We currently have a SPOT and are going to buy an EPIRB for this season. There are a good bit of choices out there. Any recommendations would be appreciated.


----------



## MSViking (Oct 11, 2007)

As you mention there are many to choose from, for your first unit I would recommend an EPIRB of a PLB, longer battery life, more rugged etc... Just about all EPIRBs and PLBs these days are both 406 mhz with internal GPS so in that regard they are all the same. Some just have a few more whistles and bells. Then add a PLB if needed. We have two EPIRBs and 4 PLBs on our boat. We keep an EPIRB on the bridge and one in the salon in prominent locations. The PLBs are in the ditch bag, radio box etc...
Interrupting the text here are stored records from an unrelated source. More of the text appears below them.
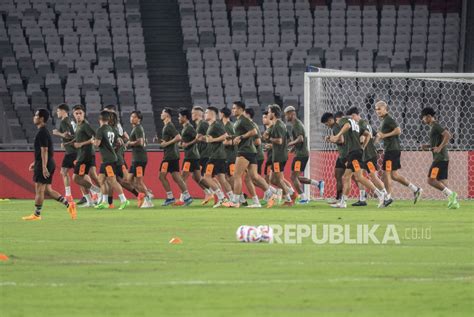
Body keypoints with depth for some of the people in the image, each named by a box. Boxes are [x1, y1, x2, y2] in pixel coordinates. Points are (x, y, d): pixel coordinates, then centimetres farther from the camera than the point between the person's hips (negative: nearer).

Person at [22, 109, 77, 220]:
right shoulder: (44, 131, 16)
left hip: (43, 165, -10)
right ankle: (68, 205, 10)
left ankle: (36, 214, 4)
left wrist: (44, 167, -24)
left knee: (39, 190, -2)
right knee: (47, 190, 12)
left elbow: (44, 150, -21)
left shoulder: (42, 133, -15)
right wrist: (35, 163, 28)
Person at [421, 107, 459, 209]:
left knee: (431, 180, -12)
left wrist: (439, 148, -22)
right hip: (444, 158, 10)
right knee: (442, 183, 7)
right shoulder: (435, 126, 19)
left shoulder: (436, 126, -10)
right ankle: (454, 201, 1)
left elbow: (448, 135, -23)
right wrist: (428, 146, 17)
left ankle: (450, 194, -18)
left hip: (440, 158, -10)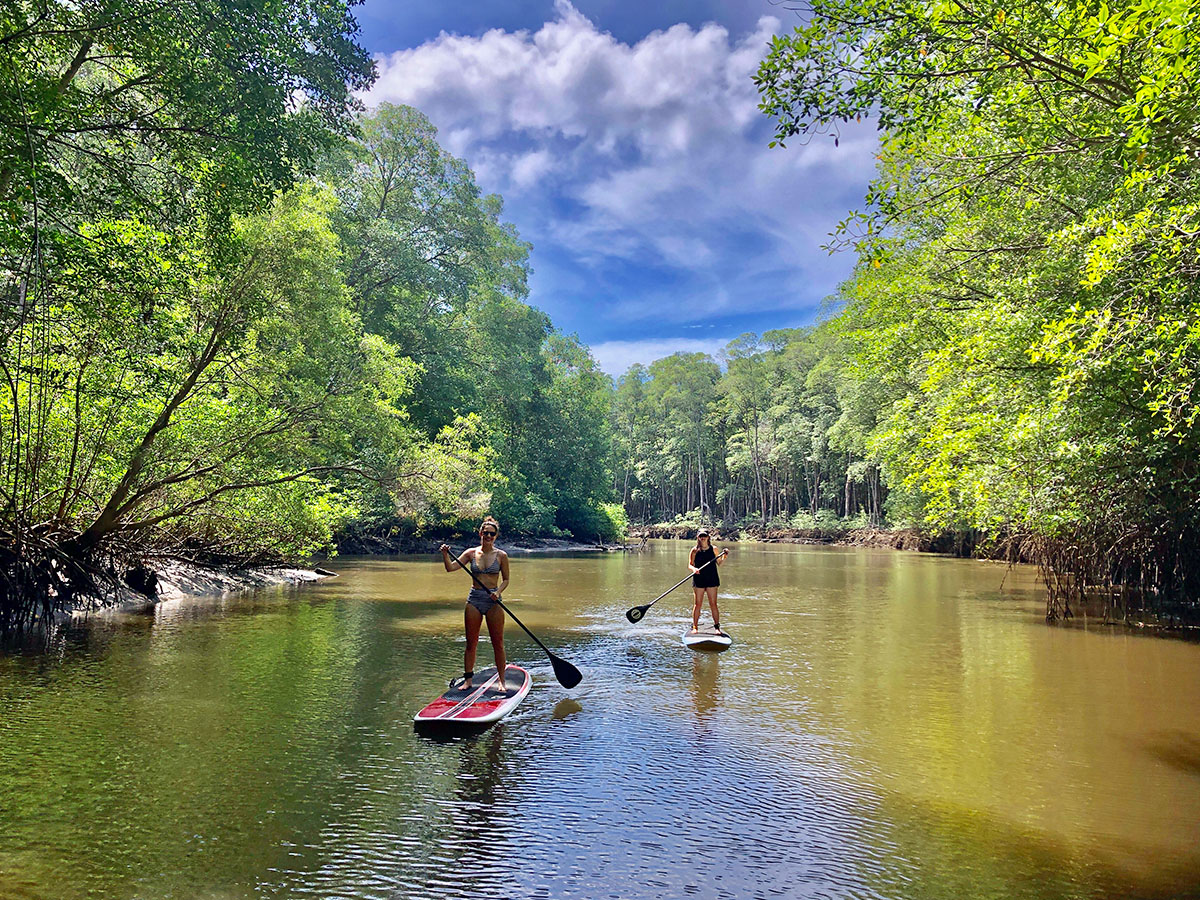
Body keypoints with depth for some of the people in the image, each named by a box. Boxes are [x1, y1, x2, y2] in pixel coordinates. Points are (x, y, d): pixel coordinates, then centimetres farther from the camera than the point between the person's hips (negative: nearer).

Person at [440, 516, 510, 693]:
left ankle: (501, 681, 13)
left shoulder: (501, 555, -1)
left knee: (498, 643, 2)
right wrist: (445, 554, -21)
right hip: (474, 598, 2)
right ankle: (468, 679, 18)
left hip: (493, 601, -2)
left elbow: (506, 579, 4)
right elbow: (450, 567, -4)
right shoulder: (471, 553, 4)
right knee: (471, 643, 7)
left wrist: (498, 592, -14)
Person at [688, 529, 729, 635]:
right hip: (699, 579, 0)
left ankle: (717, 627, 6)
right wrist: (694, 569, -21)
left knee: (713, 604, 0)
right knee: (698, 604, 3)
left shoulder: (713, 549, 4)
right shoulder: (695, 550, 2)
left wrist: (724, 556, -7)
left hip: (712, 579, 0)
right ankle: (694, 627, 11)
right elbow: (690, 565, 0)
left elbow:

Key to me, is to have it in a readily accessible and visual location, one such that in a panic situation you know right where it is. You don't want to be looking for your EPIRB in the dark or under stress.

Good luck, hope you never have to use one!


----------



## Gamefish27 (Nov 13, 2009)

I keep one in my pocket! When sh** happens it will happen faster then you can get to one

http://www.westmarine.com/buy/acr-electronics--resqlink-personal-locator-beacon--12030540


----------